■ **WORK ORDER 1**
Quote the article on The Last Five Years below from "Yes. Critics like" to "from other musicals?".
■ **WORK ORDER 2**
For each statement, decide whether the article on The Last Five Years below agrees with it. Answer yes or no, and quote the deciding words of the article.
(a) The run at The Barn Theatre in Cirencester ends on November 15, 2025.
(b) The show has an intermission.
(c) The music and lyrics were changed for this production.
───── EXTRACTED TEXT
This production doesn’t end in Cirencester. On November 25, it moves to The Ustinov Studio in Bath, where the intimacy of the space may further amplify its impact. Director Hal Chambers has said he wanted to “challenge the traditional boundaries of musical theatre.” Whether that’s bold or misguided depends on what you think the story is really about: Is it about two people falling apart—or about how we try to make sense of love through art?Either way, the performances by Martha Kirby and Guy Woolf are unmissable. They don’t just sing Brown’s music. They live it. And if you’ve ever loved someone too hard, stayed too long, or watched someone you adore drift away—this show will feel like a mirror.
Frequently Asked Questions
Why does Cathy’s story go backwards in The Last Five Years?
Jason Robert Brown structured Cathy’s arc backward to mirror the way heartbreak often feels: you start at the end, replaying every mistake, wondering where it went wrong. Meanwhile, Jamie’s forward timeline reflects how ambition can blind you to the cost—until it’s too late. The only moment they truly connect is at their wedding, making it the emotional center of the entire story.
Who are Martha Kirby and Guy Woolf, and why are their performances getting so much praise?
Martha Kirby and Guy Woolf are both classically trained musical theatre performers with extensive UK stage credits. Kirby’s control over vocal nuance—especially in Still Hurting and Goodbye Until Tomorrow—has been called “devastatingly precise” by The Stage. Woolf brings a magnetic, flawed charisma to Jamie, making his selfishness feel human, not villainous. Their chemistry isn’t about romance; it’s about disintegration.
Is the inclusion of the four musicians controversial, and why?
Yes. Critics like All That Dazzles argue that Brown’s original concept is a two-person chamber piece, and adding the band as active characters breaks the fragile intimacy. Others, including Musical Theatre Review, believe the musicians serve as emotional foils—representing the external pressures (career, society, art) that pull the couple apart. The debate centers on whether the production is innovative or overreaching.
What makes The Last Five Years different from other musicals?
Unlike most musicals that use ensemble numbers and big choruses, this show relies entirely on two voices and a small band. There’s no intermission, no set changes—just 90 minutes of raw, unbroken storytelling. The music isn’t decorative; it’s the narrative. Each song is a diary entry, a confession, a wound. It’s less a musical, more a novel set to piano and cello.
Where else is The Last Five Years playing after Cirencester?
After its run at The Barn Theatre in Cirencester ends on November 15, 2025, the production transfers to The Ustinov Studio at Theatre Royal Bath, running from November 25, 2025, to January 3, 2026. The smaller, more intimate space there may heighten the emotional impact, especially for audiences familiar with the original Off-Broadway version.
Is this production faithful to Jason Robert Brown’s original vision?
The music and lyrics are unchanged, and the core narrative remains intact. But the directorial choices—particularly the visible band and stylized movement—depart from the minimalist 2002 Off-Broadway premiere. Brown has praised productions that honor the emotional truth, even if they take risks. Whether this version succeeds depends on whether you believe the music needs to be protected… or unleashed.
──────────
───── GIVEN INFORMATION
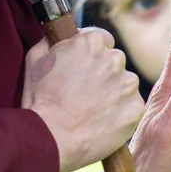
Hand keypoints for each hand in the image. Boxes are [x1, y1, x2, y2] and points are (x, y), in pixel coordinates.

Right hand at [22, 26, 142, 171]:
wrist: (53, 137)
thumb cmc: (40, 100)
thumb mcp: (36, 60)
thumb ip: (52, 40)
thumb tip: (57, 34)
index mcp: (91, 42)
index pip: (101, 39)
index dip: (91, 55)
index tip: (83, 68)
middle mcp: (114, 59)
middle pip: (114, 61)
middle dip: (103, 73)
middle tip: (84, 92)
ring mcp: (127, 84)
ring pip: (125, 83)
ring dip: (113, 92)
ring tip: (92, 109)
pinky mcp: (135, 107)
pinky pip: (131, 105)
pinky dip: (120, 112)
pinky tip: (101, 121)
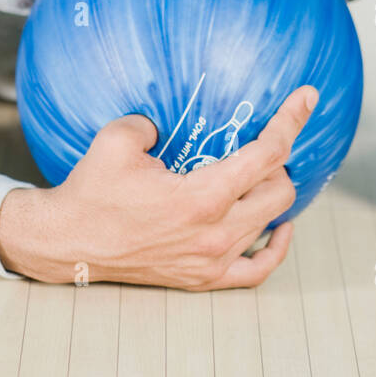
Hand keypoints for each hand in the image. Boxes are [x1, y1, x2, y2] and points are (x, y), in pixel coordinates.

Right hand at [0, 85, 318, 289]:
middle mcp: (216, 233)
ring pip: (271, 222)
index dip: (291, 121)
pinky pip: (257, 271)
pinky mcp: (203, 279)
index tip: (308, 97)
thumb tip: (170, 121)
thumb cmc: (92, 190)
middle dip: (280, 160)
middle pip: (280, 189)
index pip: (267, 154)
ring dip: (274, 194)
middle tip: (264, 142)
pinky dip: (276, 247)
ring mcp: (212, 261)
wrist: (67, 243)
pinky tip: (280, 227)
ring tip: (263, 174)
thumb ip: (153, 120)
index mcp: (202, 196)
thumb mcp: (120, 138)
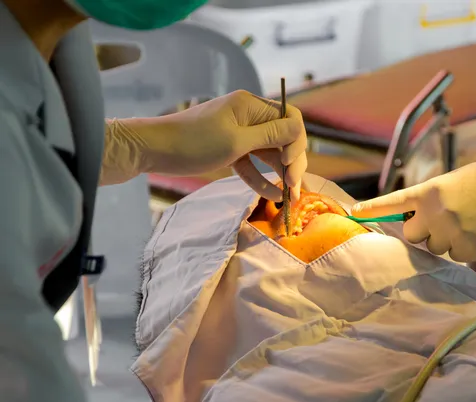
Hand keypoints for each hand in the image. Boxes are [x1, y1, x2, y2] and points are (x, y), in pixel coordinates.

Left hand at [102, 90, 307, 200]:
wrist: (152, 149)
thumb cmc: (193, 143)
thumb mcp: (236, 141)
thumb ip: (270, 136)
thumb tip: (299, 130)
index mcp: (251, 105)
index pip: (290, 118)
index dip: (297, 142)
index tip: (291, 164)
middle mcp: (249, 116)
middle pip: (282, 138)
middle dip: (292, 163)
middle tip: (294, 189)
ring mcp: (239, 133)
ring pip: (269, 153)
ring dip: (280, 174)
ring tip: (289, 198)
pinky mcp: (229, 149)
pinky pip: (252, 163)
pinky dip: (260, 178)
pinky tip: (271, 196)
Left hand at [351, 148, 475, 261]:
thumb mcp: (458, 180)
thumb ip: (434, 197)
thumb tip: (419, 213)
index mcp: (431, 190)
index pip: (394, 202)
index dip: (372, 210)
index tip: (353, 214)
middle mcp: (436, 213)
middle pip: (412, 234)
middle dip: (422, 231)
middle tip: (443, 221)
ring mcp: (452, 233)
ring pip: (435, 247)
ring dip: (446, 240)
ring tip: (471, 222)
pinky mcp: (470, 250)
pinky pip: (456, 256)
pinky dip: (466, 248)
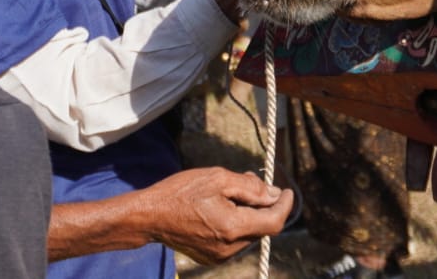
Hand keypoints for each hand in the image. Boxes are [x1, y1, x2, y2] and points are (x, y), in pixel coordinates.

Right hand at [142, 167, 293, 264]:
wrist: (149, 216)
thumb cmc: (180, 192)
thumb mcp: (217, 179)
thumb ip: (250, 188)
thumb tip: (274, 194)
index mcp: (233, 227)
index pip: (274, 222)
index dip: (284, 205)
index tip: (287, 191)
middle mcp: (229, 247)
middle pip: (260, 226)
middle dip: (263, 204)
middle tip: (250, 180)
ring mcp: (219, 256)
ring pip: (247, 233)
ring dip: (248, 213)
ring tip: (230, 191)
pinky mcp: (211, 257)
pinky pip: (234, 240)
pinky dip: (235, 223)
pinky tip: (221, 207)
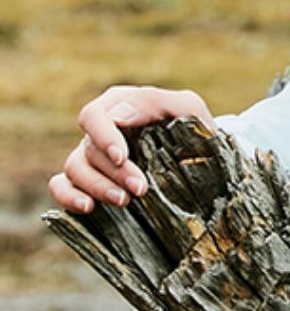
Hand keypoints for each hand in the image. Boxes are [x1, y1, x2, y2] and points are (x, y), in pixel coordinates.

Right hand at [49, 84, 213, 215]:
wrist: (207, 162)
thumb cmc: (195, 129)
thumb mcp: (187, 109)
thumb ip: (154, 102)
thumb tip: (119, 116)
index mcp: (119, 106)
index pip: (93, 116)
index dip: (102, 137)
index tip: (121, 157)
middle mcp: (101, 132)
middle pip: (87, 149)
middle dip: (113, 172)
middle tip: (140, 189)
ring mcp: (93, 158)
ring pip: (74, 169)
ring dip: (96, 187)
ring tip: (124, 201)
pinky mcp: (89, 183)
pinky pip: (60, 186)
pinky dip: (67, 196)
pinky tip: (87, 208)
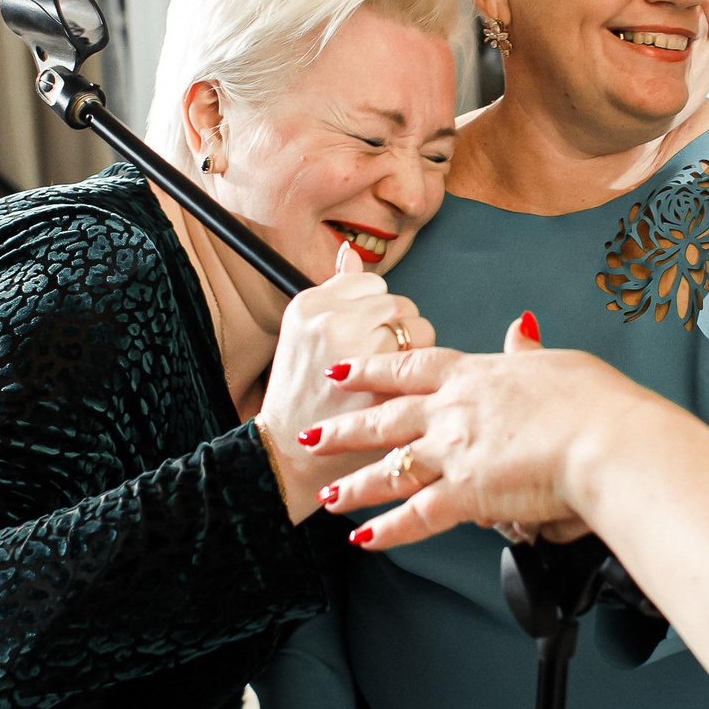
──────────
■ **TASK OUTPUT 1**
Yes. Critics like All That Dazzles argue that Brown’s original concept is a two-person chamber piece, and adding the band as active characters breaks the fragile intimacy. Others, including Musical Theatre Review, believe the musicians serve as emotional foils—representing the external pressures (career, society, art) that pull the couple apart. The debate centers on whether the production is innovative or overreaching.
What makes The Last Five Years different from other musicals?

■ **TASK OUTPUT 2**
(a) Yes: "After its run at The Barn Theatre in Cirencester ends on November 15, 2025"
(b) No: "There’s no intermission, no set changes"
(c) No: "The music and lyrics are unchanged"